Las palabras se trepan, hay unas que van a tuta, otras que pellizcan o se aferran duro como el 'amor seco', esa planta con frutos espinosos que se preden a las medias al entrar en un pastizal. Es imposible cargar todas las palabras porque pesan, hay que bajarlas, desprenderlas, acostarlas suavecito para que no se rompan. La primera en trepar estaba escrita en un papelito que nos dio el abuelo de Angélica (mi vecina de 1996), en uno de los bosques de la Universidad Nacional, ahí recogíamos semillas de eucalipto. En ese papelito escrito por el abuelo, había una palabra inventada para nombrar esas semillas con las que cubríamos torpemente la cabeza de nuestras Barbies trasquiladas. Ahí quedó ese espejo perdido.
De las trepadoras y los espejos, años después llegó 'vestigio', pero como para ese entonces ya había decidido suscribirme al mundo de las imágenes, Vestigio se quedó en un seudónimo sepultado bajo capas de pintura en algún muro bogotano, en un intento fallido de pertenecer a un grupo de grafiteros que se hacían llamar Corro5ivo. Ahí se quedó ese espejo enterrado (menos mal).
Algún día escuché a un fotógrafo gringo-italiano, decir en su trastabillado inglés que la fotografía es el ectoplasma de nuestra existencia, y ahí me quedé: embelesada; las imágenes eran (y son) mi obsesión, mi oráculo, disfruto del espresso solo para leer el rastro en la taza, hago paseos matutinos con Chipre guiados por el placer de ver, de encontrar algo y hacer clic para capturarlo: la mujer que lanza machetes en la séptima, el letrero que deja el vecino diciendo 'Hoy no, gracias', los naipes que descompletan la baraja, el grafiti que dice 'somos esporas', la pinturita de un burro miedosamente sonriente que cuelga en la droguería y dice “Si usted vive feliz y la vida le sonríe, no pida que le preste o le fíe”.

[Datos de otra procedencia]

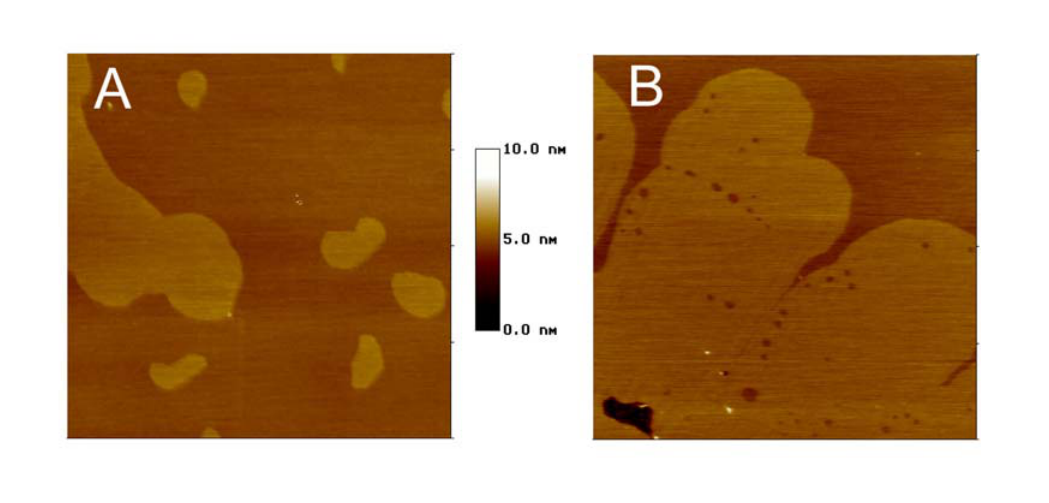
FIGURE 6 . Imaging of supported bilayers made by vesicles fusion. Phase separation in 1:1 DOPC/DPPC (A) and 1:1 DOPC/SM (B) bilayers examined in phosphate buffer (scan size 4 × 4 µm).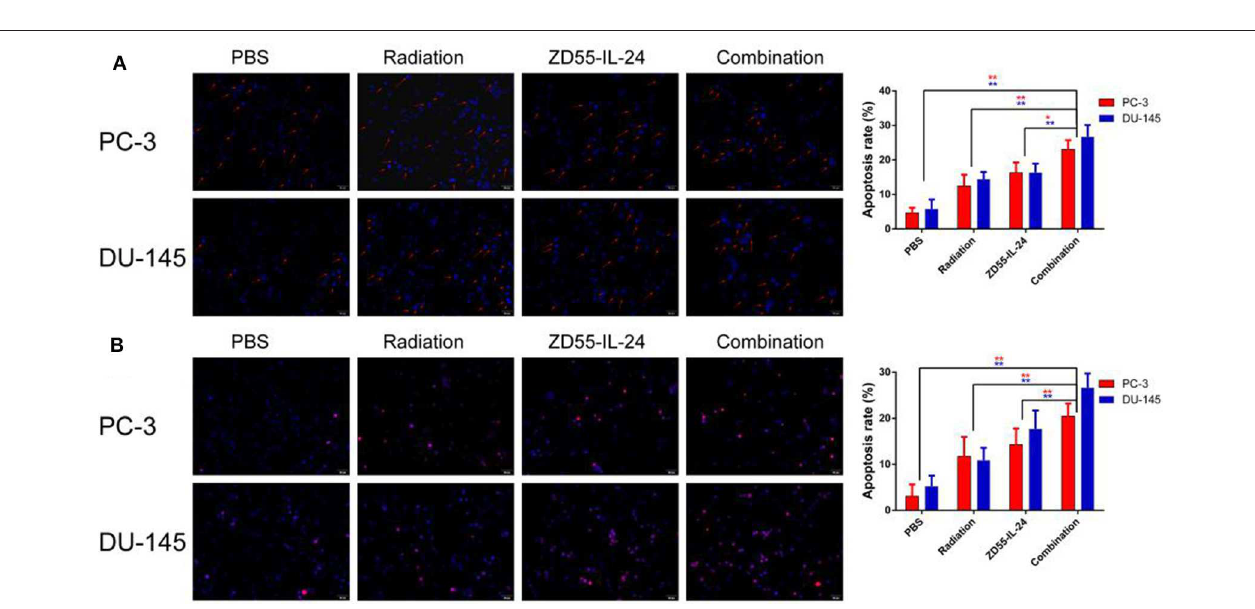
FIGURE 1 | The proliferation of PC-3 and DU-145 cells exposed to ZD55-IL-24 or/and radiation. (A) Different titers of ZD55-IL-24 inhibited the proliferation of PC-3 cells. (B) Different titers of ZD55-IL-24 inhibited the proliferation of DU-145 cells. (C) Different doses of radiation inhibited the proliferation of PC-3 and DU-145 cells.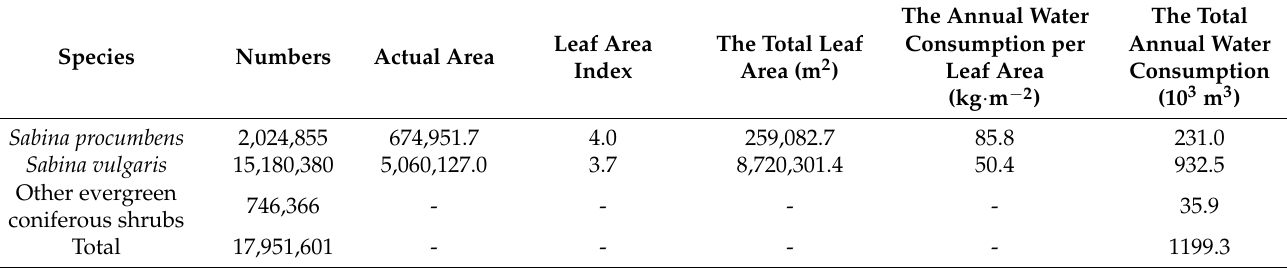
Table 13. Annual water consumption of evergreen coniferous shrubs in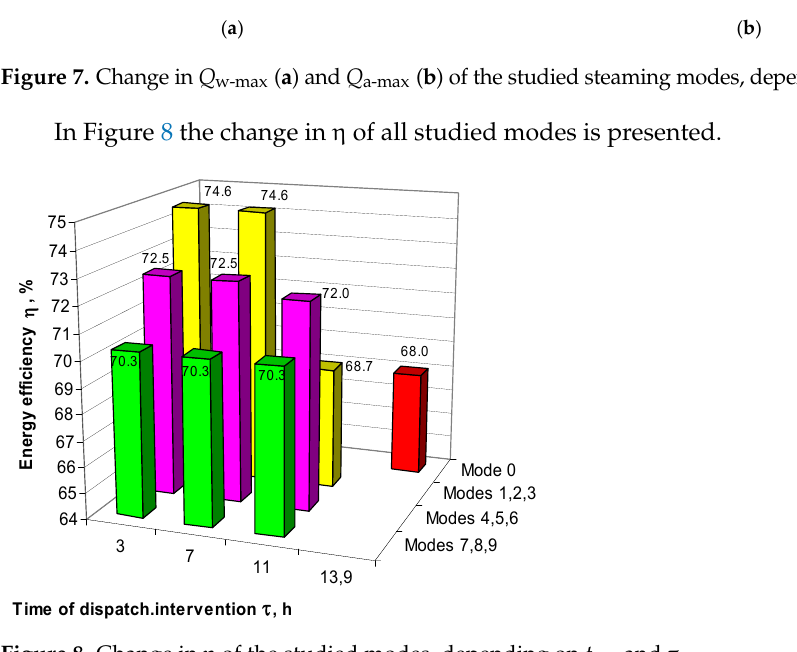
Table 2. Change in τ steam , τ mode , t w ‐ avg at τ 2 , Q w ‐ max , Q a ‐ max , and η of the studied steaming modes, de ‐ pending on Δτ .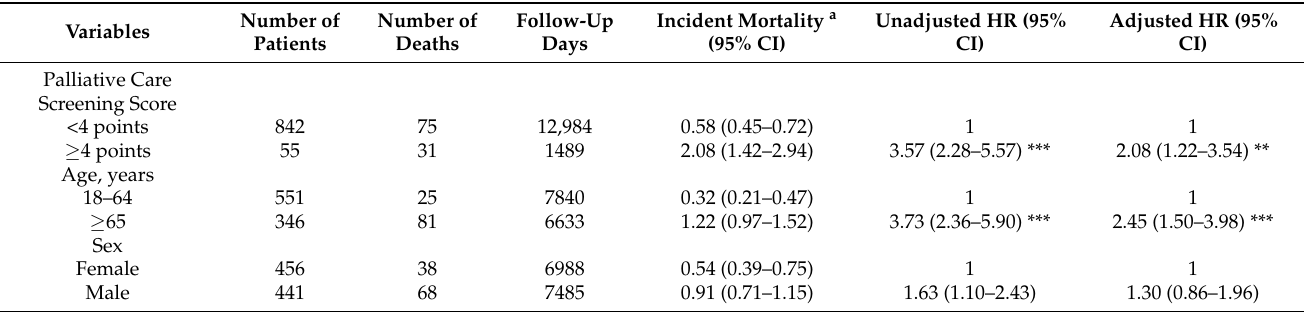
Table 2. Univariate and multivariate analysis of factors associated with incident death among patients with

Pero la arenera de palabras trepadoras que se funden en espejo se desbordó porque no todo cabe en un clic (porque la mayoría de las veces mi torpeza se demoró en hacer clic o tomó la foto desenfocada o espichó el botón de volumen en vez del obturador), y poco a poco las no imágenes palabra que se habían autoguardado comenzaron a salir. Se habían acostumbrado a abrirse un espacio en este cuerpo, encontraban cualquier rincón para anidar, eran parasitas, unas rémoras que acariciaba cada tanto y que tarareaba en silencio con la boca, a modo de lypsinc de show de los 80, como quien quiere imitarse torpemente (en silencio, sin voz, porque ya había decidido hacer imágenes).
En ese mar de reflejos trepadores todo suma y nada resta, sigo siendo fanática del lypsinc, aprendiz de espejera, repaso, leo, imito y me veo en este salón de espejos, los tuyos y los míos, aprehendo, me miro, aquí estoy, ahí estuve y estaré.